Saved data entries
--------

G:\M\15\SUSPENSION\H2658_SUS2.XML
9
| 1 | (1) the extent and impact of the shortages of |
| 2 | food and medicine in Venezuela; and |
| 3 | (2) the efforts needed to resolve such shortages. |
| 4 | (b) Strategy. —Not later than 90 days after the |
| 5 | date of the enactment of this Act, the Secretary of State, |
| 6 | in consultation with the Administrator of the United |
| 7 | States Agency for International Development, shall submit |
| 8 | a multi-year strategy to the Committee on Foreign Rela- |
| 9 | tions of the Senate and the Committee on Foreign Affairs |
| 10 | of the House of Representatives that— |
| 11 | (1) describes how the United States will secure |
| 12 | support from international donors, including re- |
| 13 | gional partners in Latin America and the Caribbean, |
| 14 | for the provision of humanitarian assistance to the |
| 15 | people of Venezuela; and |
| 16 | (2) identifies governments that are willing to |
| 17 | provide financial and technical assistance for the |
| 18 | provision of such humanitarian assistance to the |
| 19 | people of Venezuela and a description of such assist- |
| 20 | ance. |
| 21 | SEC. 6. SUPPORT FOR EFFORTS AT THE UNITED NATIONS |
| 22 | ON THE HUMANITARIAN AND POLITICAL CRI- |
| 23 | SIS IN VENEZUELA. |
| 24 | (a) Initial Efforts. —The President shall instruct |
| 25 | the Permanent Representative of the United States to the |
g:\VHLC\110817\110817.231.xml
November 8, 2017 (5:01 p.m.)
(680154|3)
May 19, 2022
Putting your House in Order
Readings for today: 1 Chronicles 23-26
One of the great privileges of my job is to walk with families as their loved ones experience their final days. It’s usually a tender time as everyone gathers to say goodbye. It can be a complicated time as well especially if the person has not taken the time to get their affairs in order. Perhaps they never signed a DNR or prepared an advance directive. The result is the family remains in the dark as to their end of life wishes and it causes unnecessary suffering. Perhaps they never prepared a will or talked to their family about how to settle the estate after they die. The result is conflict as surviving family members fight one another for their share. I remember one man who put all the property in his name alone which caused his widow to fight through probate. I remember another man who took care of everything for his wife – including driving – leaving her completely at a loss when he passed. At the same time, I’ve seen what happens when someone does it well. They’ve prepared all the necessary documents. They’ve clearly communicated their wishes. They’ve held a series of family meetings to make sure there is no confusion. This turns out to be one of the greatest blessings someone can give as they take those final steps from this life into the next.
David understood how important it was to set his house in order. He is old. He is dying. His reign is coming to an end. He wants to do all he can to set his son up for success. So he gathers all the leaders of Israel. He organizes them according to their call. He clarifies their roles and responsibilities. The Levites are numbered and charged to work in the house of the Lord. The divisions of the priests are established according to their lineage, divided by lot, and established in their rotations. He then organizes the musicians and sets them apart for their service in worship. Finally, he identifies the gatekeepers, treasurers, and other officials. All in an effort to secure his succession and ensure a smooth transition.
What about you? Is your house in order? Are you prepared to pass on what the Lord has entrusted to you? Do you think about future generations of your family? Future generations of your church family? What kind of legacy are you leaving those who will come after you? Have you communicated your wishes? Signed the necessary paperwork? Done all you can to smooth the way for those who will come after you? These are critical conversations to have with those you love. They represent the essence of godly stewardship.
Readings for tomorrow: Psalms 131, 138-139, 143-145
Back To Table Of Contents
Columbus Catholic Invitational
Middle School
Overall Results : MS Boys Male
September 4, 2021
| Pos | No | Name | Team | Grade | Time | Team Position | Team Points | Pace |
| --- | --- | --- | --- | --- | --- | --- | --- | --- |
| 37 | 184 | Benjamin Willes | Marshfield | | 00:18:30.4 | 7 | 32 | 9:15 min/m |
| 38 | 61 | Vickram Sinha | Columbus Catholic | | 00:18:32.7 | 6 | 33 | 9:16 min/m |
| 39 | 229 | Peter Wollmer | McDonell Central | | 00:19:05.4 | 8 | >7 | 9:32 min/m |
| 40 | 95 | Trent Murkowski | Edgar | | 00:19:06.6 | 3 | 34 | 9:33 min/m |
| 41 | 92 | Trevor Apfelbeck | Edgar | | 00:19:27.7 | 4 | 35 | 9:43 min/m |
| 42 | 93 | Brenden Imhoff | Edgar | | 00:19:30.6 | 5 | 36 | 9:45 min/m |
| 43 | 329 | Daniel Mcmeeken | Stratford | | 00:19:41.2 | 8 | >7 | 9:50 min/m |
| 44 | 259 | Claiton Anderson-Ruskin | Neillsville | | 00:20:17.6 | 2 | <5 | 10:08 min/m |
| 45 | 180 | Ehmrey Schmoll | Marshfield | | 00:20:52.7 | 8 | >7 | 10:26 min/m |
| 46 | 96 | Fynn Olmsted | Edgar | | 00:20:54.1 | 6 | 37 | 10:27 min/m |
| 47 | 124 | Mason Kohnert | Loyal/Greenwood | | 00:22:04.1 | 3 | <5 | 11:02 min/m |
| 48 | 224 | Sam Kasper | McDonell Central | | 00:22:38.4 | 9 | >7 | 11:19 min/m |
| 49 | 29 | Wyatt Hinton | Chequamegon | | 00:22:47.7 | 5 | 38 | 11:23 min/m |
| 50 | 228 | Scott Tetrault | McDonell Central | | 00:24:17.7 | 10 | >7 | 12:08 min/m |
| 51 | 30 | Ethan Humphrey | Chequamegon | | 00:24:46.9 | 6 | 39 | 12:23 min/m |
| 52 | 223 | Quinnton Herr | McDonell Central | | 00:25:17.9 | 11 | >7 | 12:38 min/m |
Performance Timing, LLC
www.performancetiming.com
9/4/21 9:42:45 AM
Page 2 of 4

--------

Requirement
Given the data above, transcribe exactly the lines from the one containing "Back To Table Of Contents" down to the one containing "11:23 min/m |", and no others.

Finished task
Back To Table Of Contents
Columbus Catholic Invitational
Middle School
Overall Results : MS Boys Male
September 4, 2021
| Pos | No | Name | Team | Grade | Time | Team Position | Team Points | Pace |
| --- | --- | --- | --- | --- | --- | --- | --- | --- |
| 37 | 184 | Benjamin Willes | Marshfield | | 00:18:30.4 | 7 | 32 | 9:15 min/m |
| 38 | 61 | Vickram Sinha | Columbus Catholic | | 00:18:32.7 | 6 | 33 | 9:16 min/m |
| 39 | 229 | Peter Wollmer | McDonell Central | | 00:19:05.4 | 8 | >7 | 9:32 min/m |
| 40 | 95 | Trent Murkowski | Edgar | | 00:19:06.6 | 3 | 34 | 9:33 min/m |
| 41 | 92 | Trevor Apfelbeck | Edgar | | 00:19:27.7 | 4 | 35 | 9:43 min/m |
| 42 | 93 | Brenden Imhoff | Edgar | | 00:19:30.6 | 5 | 36 | 9:45 min/m |
| 43 | 329 | Daniel Mcmeeken | Stratford | | 00:19:41.2 | 8 | >7 | 9:50 min/m |
| 44 | 259 | Claiton Anderson-Ruskin | Neillsville | | 00:20:17.6 | 2 | <5 | 10:08 min/m |
| 45 | 180 | Ehmrey Schmoll | Marshfield | | 00:20:52.7 | 8 | >7 | 10:26 min/m |
| 46 | 96 | Fynn Olmsted | Edgar | | 00:20:54.1 | 6 | 37 | 10:27 min/m |
| 47 | 124 | Mason Kohnert | Loyal/Greenwood | | 00:22:04.1 | 3 | <5 | 11:02 min/m |
| 48 | 224 | Sam Kasper | McDonell Central | | 00:22:38.4 | 9 | >7 | 11:19 min/m |
| 49 | 29 | Wyatt Hinton | Chequamegon | | 00:22:47.7 | 5 | 38 | 11:23 min/m |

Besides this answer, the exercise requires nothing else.